*EXERCISE DETAILS*:
In the listing below, which lines contain the string "Elena"? Copy them all.

** Opening GIVEN RECORDS block **

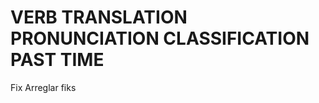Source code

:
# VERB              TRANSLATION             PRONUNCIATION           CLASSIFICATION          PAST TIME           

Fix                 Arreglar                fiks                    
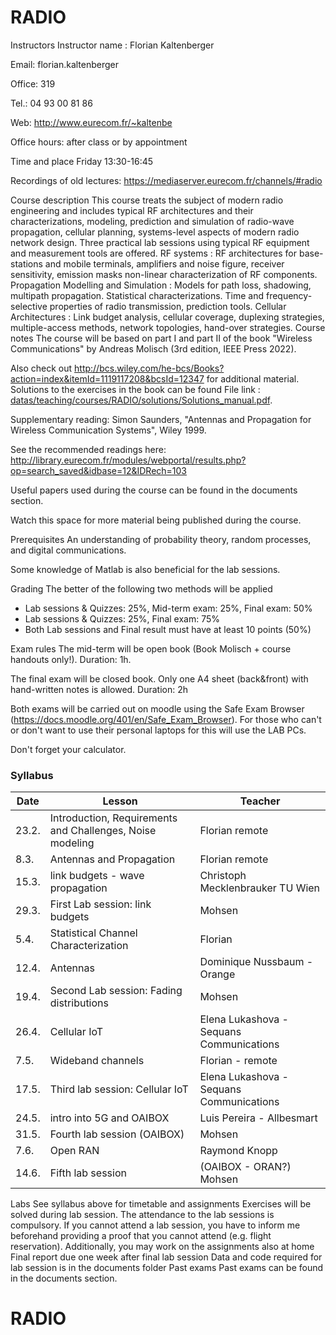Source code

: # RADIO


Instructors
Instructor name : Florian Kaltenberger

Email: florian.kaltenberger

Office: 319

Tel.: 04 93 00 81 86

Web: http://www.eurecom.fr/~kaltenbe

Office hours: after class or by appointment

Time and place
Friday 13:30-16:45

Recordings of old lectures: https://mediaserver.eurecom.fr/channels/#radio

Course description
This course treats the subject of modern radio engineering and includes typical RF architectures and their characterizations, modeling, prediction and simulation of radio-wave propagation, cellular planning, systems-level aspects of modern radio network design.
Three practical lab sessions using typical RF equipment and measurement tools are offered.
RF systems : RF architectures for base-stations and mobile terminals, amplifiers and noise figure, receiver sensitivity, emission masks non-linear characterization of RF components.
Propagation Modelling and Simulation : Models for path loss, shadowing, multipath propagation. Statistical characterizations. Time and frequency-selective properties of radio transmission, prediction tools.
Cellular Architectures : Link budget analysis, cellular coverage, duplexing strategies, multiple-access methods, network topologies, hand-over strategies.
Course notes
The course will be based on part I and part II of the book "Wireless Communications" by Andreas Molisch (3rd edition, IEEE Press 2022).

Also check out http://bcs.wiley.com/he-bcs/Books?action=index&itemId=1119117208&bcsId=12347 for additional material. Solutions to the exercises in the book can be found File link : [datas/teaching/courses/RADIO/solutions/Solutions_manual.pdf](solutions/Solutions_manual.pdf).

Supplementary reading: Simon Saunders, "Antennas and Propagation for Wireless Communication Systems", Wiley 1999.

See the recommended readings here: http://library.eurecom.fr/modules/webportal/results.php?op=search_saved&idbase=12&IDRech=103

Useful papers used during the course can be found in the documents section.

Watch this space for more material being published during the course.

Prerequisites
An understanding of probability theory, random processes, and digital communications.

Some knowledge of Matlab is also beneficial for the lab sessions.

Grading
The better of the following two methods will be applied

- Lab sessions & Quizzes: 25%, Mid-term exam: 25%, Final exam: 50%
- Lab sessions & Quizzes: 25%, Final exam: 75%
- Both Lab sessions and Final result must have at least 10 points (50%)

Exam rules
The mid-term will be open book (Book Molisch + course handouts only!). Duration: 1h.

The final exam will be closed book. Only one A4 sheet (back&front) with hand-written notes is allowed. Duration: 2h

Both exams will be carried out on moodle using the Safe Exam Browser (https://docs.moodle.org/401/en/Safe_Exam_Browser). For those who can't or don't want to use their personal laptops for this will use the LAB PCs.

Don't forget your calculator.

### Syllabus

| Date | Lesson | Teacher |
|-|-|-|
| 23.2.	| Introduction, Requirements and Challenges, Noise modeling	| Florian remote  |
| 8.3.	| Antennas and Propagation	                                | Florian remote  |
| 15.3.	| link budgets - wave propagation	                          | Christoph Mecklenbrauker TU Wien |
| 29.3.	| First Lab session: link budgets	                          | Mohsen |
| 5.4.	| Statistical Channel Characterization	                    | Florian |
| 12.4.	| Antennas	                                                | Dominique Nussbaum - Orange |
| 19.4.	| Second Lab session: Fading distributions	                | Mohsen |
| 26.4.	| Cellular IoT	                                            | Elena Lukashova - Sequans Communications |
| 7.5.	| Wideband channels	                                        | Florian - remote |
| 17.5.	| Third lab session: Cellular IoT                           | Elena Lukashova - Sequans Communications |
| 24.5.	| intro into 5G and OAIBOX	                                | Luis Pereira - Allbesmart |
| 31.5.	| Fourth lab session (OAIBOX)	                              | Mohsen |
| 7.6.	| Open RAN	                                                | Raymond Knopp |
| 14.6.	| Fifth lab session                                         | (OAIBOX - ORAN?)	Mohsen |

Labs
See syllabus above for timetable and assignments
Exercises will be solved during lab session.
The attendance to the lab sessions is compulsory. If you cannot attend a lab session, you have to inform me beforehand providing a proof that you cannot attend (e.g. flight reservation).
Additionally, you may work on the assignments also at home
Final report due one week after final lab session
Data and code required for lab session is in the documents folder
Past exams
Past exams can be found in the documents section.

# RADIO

** Closing GIVEN RECORDS block **

*TASK SOLUTION*:
| 26.4.	| Cellular IoT	                                            | Elena Lukashova - Sequans Communications |
| 17.5.	| Third lab session: Cellular IoT                           | Elena Lukashova - Sequans Communications |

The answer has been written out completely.